No picture belongs in the answer, which must hold exactly the lines from the one with "- Auto JSON de/serialization" through the final line below.

Entries taken from a collection
========

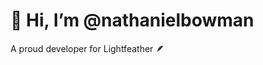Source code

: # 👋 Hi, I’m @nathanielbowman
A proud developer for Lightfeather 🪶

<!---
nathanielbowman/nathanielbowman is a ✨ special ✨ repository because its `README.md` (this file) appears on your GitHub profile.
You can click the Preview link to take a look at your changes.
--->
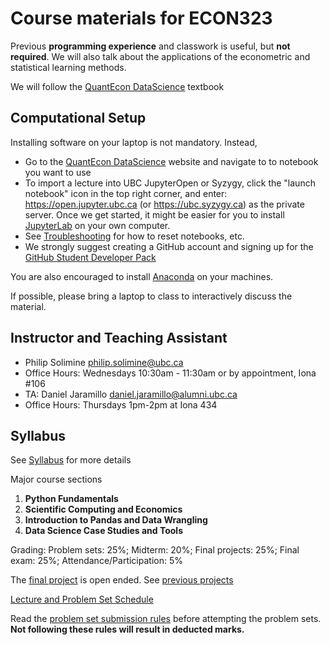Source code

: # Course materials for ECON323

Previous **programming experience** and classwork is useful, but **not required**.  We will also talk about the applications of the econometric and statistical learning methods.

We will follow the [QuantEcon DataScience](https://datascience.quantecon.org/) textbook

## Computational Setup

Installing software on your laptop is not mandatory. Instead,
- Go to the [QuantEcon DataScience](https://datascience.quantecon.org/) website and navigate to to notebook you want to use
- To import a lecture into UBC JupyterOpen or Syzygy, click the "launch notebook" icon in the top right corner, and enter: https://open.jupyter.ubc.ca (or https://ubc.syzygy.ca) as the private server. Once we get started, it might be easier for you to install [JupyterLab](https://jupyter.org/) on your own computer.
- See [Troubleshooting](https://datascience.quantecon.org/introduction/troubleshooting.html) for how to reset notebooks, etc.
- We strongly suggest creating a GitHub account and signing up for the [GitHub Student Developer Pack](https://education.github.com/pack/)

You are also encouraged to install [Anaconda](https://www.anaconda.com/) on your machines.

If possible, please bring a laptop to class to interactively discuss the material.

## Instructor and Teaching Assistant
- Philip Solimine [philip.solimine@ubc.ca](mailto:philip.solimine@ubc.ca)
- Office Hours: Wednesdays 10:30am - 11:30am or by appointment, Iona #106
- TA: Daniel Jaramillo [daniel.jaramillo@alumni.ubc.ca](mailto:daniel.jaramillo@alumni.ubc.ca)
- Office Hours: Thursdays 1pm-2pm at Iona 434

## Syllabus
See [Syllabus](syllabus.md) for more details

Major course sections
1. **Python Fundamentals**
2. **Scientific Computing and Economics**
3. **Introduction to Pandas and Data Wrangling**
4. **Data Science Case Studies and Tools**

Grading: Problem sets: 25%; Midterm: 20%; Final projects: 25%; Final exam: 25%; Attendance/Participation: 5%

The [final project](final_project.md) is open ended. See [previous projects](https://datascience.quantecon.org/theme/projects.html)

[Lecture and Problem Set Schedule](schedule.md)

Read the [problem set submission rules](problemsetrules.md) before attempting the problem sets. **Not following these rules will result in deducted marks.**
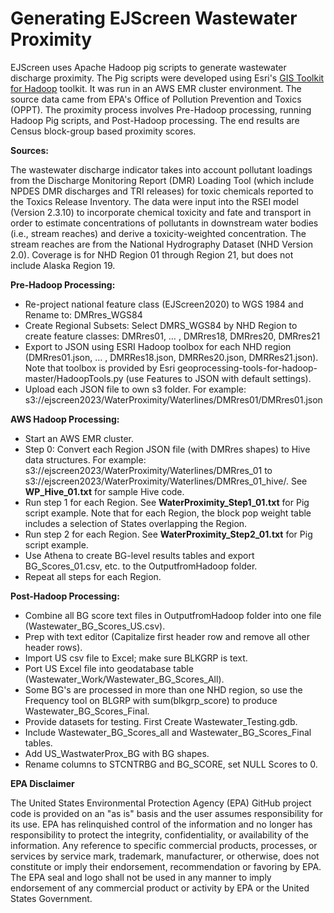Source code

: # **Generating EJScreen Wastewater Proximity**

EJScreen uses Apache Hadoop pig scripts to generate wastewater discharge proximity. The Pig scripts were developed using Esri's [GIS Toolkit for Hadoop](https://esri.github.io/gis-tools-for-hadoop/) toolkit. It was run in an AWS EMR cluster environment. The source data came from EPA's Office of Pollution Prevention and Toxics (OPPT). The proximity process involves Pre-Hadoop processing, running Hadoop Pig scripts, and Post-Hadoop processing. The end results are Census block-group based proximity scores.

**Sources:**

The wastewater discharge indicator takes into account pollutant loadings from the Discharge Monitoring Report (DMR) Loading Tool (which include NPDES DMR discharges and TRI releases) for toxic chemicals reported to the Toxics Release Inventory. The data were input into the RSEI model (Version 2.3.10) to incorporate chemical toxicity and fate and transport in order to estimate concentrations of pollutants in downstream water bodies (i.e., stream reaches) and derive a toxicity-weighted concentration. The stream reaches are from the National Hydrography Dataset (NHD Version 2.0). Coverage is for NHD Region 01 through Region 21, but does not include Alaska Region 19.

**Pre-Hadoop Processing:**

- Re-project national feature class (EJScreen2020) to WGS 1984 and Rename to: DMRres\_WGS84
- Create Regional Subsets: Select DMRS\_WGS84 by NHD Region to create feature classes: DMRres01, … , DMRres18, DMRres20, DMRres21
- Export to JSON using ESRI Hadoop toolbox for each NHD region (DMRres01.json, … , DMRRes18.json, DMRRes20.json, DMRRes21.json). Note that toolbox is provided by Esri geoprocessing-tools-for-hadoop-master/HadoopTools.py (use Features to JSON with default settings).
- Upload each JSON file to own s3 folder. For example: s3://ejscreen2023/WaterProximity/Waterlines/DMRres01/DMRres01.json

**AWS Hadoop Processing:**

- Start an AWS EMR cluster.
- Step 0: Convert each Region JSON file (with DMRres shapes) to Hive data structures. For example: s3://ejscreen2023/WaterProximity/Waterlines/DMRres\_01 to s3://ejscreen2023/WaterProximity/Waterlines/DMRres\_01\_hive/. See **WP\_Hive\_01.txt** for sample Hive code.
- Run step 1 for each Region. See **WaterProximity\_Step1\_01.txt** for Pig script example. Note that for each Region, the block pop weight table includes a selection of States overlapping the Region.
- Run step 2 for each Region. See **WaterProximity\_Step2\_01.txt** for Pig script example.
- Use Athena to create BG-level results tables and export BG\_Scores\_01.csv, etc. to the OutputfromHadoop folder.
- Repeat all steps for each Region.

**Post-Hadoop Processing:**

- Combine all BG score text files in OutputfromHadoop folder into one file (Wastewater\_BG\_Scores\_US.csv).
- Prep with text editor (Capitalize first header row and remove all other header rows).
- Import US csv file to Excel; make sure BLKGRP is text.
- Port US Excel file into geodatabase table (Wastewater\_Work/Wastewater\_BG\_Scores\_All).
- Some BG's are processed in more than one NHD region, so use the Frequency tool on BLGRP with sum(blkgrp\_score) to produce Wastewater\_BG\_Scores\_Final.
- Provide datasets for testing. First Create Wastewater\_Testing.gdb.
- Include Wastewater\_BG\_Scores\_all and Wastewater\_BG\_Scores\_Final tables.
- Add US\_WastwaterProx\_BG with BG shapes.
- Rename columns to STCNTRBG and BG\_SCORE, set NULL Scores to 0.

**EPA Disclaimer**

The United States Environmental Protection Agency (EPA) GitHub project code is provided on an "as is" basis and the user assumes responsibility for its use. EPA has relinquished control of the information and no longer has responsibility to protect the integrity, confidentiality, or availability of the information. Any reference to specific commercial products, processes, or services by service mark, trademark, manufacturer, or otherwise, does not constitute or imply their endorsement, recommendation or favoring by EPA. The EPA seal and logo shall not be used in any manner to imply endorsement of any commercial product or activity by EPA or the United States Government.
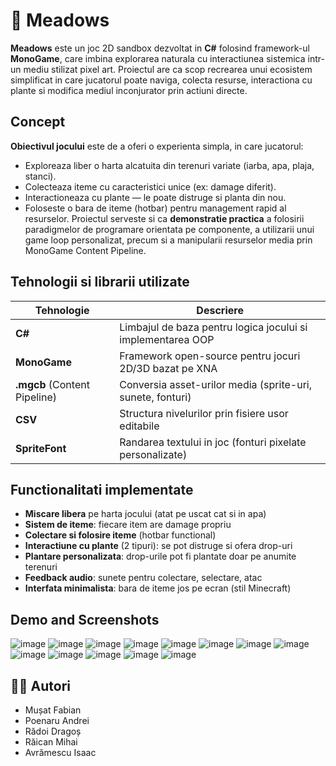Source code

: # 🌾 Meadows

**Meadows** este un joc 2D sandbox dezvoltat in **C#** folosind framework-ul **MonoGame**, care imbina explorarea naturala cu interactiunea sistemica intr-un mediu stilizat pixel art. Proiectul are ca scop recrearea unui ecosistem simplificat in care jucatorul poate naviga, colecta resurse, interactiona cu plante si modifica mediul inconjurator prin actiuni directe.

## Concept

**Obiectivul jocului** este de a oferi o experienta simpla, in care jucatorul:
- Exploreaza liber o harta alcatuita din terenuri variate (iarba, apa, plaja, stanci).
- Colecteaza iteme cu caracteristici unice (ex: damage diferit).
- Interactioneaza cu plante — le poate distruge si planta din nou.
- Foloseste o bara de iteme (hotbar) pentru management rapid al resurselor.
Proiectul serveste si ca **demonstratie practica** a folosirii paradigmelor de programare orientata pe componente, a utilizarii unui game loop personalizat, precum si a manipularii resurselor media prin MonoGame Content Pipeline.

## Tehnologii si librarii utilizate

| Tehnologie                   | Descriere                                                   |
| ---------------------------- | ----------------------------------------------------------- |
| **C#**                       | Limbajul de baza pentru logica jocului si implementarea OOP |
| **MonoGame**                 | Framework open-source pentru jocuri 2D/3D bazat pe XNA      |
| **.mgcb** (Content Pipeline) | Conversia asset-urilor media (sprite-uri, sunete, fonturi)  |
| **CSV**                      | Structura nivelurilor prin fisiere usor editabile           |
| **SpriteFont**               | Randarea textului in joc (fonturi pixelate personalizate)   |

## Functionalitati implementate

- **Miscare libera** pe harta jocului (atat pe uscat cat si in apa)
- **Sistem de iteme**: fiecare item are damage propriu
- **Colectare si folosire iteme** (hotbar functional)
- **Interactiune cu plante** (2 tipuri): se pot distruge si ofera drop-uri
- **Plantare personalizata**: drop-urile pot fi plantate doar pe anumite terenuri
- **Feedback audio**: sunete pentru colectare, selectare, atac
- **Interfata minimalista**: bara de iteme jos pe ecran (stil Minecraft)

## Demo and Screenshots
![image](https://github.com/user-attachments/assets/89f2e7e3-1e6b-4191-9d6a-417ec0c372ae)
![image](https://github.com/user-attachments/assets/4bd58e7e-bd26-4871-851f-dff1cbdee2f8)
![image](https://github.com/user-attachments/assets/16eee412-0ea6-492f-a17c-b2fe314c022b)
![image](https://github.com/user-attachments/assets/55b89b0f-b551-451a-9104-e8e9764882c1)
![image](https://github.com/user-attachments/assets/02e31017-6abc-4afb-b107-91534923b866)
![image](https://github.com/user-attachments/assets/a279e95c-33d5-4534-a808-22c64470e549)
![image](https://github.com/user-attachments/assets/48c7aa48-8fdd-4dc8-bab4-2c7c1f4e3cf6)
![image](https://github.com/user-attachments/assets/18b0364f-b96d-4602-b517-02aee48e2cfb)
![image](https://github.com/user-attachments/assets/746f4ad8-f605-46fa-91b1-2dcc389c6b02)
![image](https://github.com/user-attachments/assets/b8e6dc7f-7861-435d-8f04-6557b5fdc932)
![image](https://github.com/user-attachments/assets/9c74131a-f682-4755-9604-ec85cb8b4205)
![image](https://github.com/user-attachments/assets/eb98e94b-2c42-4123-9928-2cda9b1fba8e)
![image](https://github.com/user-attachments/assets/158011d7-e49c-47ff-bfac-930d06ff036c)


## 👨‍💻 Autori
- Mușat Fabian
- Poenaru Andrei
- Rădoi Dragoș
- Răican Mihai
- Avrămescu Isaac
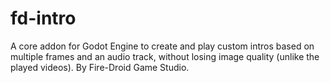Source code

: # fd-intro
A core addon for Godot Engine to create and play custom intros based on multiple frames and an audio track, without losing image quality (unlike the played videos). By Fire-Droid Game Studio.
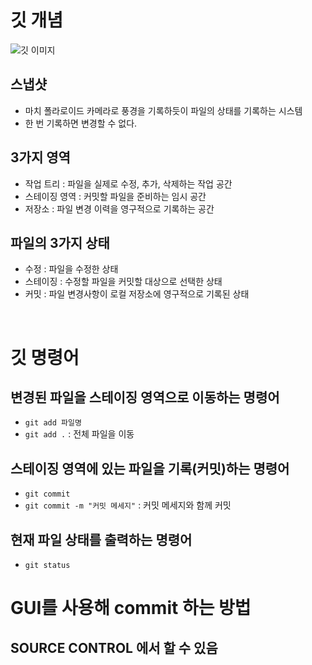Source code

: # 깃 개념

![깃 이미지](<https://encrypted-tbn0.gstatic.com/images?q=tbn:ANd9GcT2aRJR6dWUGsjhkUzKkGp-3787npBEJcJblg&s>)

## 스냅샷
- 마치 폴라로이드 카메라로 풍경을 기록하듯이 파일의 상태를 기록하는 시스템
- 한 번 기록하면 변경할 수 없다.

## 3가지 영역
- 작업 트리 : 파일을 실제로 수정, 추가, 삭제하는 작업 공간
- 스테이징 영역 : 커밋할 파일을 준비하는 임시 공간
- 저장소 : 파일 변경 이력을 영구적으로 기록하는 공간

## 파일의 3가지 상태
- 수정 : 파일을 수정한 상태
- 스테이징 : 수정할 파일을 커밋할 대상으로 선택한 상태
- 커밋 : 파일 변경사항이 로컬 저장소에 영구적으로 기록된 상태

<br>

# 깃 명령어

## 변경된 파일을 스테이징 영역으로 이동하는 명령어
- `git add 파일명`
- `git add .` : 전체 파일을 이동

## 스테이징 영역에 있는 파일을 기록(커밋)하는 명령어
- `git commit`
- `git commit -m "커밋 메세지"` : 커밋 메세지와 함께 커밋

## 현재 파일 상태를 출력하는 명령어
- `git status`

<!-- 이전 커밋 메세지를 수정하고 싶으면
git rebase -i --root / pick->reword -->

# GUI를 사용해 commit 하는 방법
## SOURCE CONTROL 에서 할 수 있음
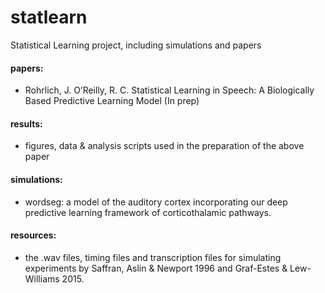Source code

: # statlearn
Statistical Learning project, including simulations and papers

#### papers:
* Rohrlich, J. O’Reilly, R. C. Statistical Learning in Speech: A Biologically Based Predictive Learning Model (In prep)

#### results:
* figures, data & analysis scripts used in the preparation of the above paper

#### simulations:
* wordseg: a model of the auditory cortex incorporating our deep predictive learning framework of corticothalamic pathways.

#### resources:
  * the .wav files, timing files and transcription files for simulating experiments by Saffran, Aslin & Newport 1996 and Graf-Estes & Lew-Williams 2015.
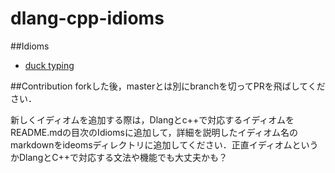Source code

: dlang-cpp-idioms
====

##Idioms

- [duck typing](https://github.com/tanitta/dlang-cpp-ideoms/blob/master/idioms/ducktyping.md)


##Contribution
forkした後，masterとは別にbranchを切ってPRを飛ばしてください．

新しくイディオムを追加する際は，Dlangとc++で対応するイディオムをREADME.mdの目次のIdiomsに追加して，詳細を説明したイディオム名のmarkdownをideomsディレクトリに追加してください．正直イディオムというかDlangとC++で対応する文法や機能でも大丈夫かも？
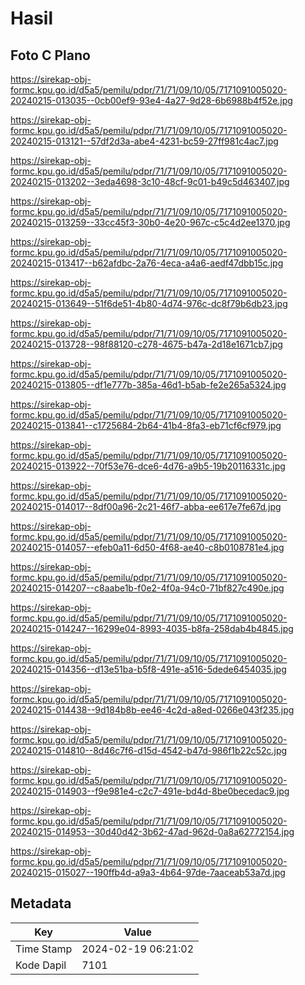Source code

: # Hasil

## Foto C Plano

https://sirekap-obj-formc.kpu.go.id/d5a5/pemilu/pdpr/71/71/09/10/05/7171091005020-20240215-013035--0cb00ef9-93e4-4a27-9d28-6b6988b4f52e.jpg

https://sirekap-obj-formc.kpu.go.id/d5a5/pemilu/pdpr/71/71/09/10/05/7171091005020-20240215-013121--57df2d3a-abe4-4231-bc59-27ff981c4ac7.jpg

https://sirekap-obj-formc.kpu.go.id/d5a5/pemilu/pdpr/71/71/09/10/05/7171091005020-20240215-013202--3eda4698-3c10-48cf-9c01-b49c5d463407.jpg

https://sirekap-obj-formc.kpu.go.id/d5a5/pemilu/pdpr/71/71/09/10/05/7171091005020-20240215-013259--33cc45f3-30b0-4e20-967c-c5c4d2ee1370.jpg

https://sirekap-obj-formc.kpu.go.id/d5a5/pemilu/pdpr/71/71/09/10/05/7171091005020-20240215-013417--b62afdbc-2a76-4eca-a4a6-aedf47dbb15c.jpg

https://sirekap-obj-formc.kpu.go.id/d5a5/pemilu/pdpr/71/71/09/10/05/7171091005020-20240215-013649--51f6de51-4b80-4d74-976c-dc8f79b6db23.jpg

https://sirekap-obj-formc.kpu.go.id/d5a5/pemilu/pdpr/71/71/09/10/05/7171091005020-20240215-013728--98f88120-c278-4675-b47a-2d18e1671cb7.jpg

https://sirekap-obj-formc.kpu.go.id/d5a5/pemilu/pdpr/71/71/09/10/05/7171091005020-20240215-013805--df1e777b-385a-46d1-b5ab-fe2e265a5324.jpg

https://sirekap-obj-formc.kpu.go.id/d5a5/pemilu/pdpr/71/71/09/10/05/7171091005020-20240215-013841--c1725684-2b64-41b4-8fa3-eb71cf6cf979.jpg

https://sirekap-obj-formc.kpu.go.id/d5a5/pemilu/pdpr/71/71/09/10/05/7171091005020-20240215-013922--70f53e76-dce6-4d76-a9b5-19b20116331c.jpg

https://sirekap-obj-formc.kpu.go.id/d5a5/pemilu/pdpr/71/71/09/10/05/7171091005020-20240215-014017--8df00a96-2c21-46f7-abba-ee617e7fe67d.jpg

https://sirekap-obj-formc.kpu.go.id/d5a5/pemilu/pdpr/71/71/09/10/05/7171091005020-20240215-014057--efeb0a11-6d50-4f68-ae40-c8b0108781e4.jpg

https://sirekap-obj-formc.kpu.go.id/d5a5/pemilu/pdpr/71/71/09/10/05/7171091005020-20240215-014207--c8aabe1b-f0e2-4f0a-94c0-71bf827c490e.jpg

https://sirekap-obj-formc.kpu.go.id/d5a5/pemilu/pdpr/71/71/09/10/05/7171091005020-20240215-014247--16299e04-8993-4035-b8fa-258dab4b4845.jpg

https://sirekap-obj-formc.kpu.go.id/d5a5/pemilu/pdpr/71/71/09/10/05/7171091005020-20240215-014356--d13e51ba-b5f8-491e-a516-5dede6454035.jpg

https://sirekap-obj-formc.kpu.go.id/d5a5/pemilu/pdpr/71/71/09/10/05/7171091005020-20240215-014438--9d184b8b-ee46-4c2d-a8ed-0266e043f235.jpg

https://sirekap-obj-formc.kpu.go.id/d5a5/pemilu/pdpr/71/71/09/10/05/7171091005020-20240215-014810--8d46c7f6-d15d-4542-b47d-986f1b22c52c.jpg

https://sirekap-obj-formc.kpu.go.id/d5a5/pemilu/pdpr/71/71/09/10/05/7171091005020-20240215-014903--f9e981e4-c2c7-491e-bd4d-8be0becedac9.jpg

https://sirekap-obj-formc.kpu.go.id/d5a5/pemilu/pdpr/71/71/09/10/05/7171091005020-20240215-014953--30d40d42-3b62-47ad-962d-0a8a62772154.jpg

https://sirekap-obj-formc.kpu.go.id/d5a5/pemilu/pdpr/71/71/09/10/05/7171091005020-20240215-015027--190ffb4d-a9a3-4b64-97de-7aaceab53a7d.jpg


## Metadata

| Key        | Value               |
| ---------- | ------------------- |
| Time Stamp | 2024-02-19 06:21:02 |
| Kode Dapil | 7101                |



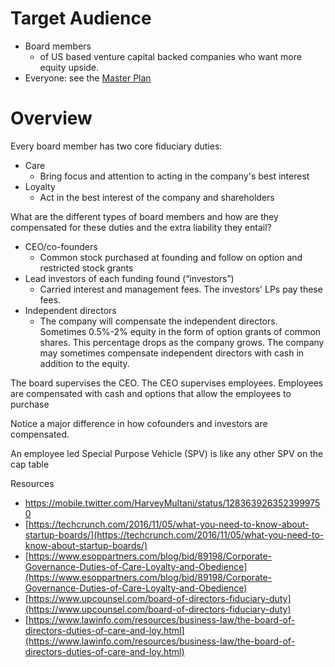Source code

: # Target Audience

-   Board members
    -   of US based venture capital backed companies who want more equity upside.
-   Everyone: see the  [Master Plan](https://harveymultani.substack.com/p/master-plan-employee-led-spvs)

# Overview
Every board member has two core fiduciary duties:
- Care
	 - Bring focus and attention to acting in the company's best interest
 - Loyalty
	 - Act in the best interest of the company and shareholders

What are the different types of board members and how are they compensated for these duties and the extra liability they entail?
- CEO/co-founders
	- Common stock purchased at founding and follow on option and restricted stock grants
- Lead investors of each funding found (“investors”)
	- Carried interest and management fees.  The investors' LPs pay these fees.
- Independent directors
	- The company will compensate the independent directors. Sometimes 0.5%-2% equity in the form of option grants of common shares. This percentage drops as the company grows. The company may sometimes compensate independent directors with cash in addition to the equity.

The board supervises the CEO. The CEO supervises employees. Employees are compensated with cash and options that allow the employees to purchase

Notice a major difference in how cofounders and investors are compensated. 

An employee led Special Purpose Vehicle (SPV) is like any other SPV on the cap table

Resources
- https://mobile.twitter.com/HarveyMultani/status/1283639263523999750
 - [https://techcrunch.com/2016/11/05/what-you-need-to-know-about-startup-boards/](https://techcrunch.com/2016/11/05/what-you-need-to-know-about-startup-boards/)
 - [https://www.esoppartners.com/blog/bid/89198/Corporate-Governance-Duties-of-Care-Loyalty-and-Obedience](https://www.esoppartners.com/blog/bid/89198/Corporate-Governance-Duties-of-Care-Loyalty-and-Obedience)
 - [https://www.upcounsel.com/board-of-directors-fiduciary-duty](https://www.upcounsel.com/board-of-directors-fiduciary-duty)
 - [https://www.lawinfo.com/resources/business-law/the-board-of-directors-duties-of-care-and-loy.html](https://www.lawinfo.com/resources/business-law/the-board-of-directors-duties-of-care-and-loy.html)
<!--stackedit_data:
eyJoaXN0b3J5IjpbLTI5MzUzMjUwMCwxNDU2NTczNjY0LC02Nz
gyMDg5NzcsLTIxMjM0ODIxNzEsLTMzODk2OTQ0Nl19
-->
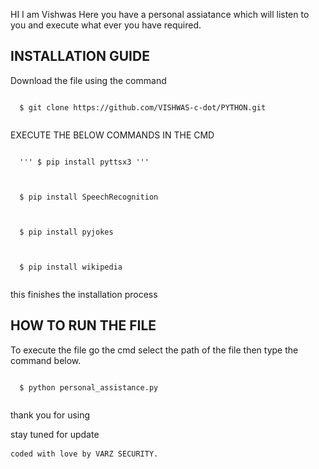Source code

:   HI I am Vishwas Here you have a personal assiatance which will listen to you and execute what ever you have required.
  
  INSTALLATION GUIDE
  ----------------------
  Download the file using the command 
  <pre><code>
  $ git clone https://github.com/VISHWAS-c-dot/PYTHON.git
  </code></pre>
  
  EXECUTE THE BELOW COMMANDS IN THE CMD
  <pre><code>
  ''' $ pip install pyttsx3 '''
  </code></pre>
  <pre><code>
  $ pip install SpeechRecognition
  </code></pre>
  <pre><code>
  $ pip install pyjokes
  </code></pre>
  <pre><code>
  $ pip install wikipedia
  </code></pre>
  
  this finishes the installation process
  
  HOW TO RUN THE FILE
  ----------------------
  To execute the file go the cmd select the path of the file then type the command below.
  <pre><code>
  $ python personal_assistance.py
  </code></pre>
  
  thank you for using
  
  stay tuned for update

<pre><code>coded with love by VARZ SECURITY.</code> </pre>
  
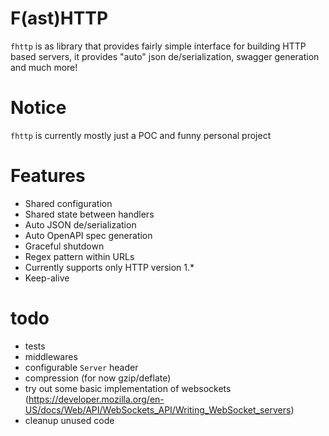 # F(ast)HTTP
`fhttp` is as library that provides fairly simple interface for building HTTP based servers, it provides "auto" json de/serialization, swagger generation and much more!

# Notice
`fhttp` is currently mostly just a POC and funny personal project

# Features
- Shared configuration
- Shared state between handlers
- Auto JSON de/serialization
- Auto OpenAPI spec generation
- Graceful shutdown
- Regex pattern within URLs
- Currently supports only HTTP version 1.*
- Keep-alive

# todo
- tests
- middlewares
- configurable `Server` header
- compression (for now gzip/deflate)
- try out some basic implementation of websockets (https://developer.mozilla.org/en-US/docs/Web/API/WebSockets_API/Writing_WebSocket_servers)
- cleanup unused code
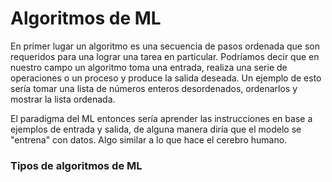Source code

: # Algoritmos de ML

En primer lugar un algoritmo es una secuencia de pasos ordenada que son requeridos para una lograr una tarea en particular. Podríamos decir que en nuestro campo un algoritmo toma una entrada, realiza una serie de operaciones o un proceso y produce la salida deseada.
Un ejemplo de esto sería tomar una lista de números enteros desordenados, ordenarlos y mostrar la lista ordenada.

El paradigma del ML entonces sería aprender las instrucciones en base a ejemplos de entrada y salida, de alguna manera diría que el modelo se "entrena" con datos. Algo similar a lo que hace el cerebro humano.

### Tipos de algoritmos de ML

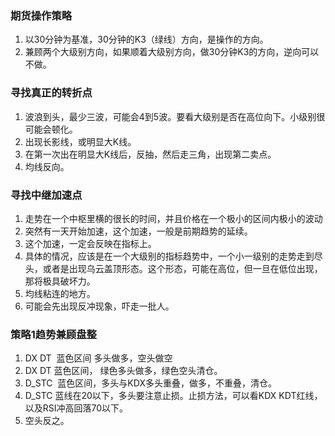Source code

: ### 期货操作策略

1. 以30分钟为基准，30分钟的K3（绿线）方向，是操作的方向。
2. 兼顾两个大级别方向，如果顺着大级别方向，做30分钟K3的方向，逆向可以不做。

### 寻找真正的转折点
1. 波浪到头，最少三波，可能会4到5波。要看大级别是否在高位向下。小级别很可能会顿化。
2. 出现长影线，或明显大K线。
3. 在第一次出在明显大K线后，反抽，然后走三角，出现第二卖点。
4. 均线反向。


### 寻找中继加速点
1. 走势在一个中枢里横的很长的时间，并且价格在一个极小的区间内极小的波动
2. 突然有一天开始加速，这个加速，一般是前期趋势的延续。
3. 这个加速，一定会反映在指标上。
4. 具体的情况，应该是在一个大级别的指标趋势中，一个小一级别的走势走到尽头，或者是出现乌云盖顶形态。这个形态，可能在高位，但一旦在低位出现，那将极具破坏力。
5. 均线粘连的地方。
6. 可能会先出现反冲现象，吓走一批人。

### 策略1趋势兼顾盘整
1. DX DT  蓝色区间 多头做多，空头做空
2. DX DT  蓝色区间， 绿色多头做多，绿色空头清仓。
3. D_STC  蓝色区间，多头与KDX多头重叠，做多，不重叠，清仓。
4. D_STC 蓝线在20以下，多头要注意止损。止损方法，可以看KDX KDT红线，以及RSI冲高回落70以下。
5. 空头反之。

========

*Response to this exercise*.
- Auto JSON de/serialization
- Auto OpenAPI spec generation
- Graceful shutdown
- Regex pattern within URLs
- Currently supports only HTTP version 1.*
- Keep-alive

# todo
- tests
- middlewares
- configurable `Server` header
- compression (for now gzip/deflate)
- try out some basic implementation of websockets (https://developer.mozilla.org/en-US/docs/Web/API/WebSockets_API/Writing_WebSocket_servers)
- cleanup unused code
Source code

: # Algoritmos de ML

En primer lugar un algoritmo es una secuencia de pasos ordenada que son requeridos para una lograr una tarea en particular. Podríamos decir que en nuestro campo un algoritmo toma una entrada, realiza una serie de operaciones o un proceso y produce la salida deseada.
Un ejemplo de esto sería tomar una lista de números enteros desordenados, ordenarlos y mostrar la lista ordenada.

El paradigma del ML entonces sería aprender las instrucciones en base a ejemplos de entrada y salida, de alguna manera diría que el modelo se "entrena" con datos. Algo similar a lo que hace el cerebro humano.

### Tipos de algoritmos de ML

Source code

: ### 期货操作策略

1. 以30分钟为基准，30分钟的K3（绿线）方向，是操作的方向。
2. 兼顾两个大级别方向，如果顺着大级别方向，做30分钟K3的方向，逆向可以不做。

### 寻找真正的转折点
1. 波浪到头，最少三波，可能会4到5波。要看大级别是否在高位向下。小级别很可能会顿化。
2. 出现长影线，或明显大K线。
3. 在第一次出在明显大K线后，反抽，然后走三角，出现第二卖点。
4. 均线反向。


### 寻找中继加速点
1. 走势在一个中枢里横的很长的时间，并且价格在一个极小的区间内极小的波动
2. 突然有一天开始加速，这个加速，一般是前期趋势的延续。
3. 这个加速，一定会反映在指标上。
4. 具体的情况，应该是在一个大级别的指标趋势中，一个小一级别的走势走到尽头，或者是出现乌云盖顶形态。这个形态，可能在高位，但一旦在低位出现，那将极具破坏力。
5. 均线粘连的地方。
6. 可能会先出现反冲现象，吓走一批人。

### 策略1趋势兼顾盘整
1. DX DT  蓝色区间 多头做多，空头做空
2. DX DT  蓝色区间， 绿色多头做多，绿色空头清仓。
3. D_STC  蓝色区间，多头与KDX多头重叠，做多，不重叠，清仓。
4. D_STC 蓝线在20以下，多头要注意止损。止损方法，可以看KDX KDT红线，以及RSI冲高回落70以下。
5. 空头反之。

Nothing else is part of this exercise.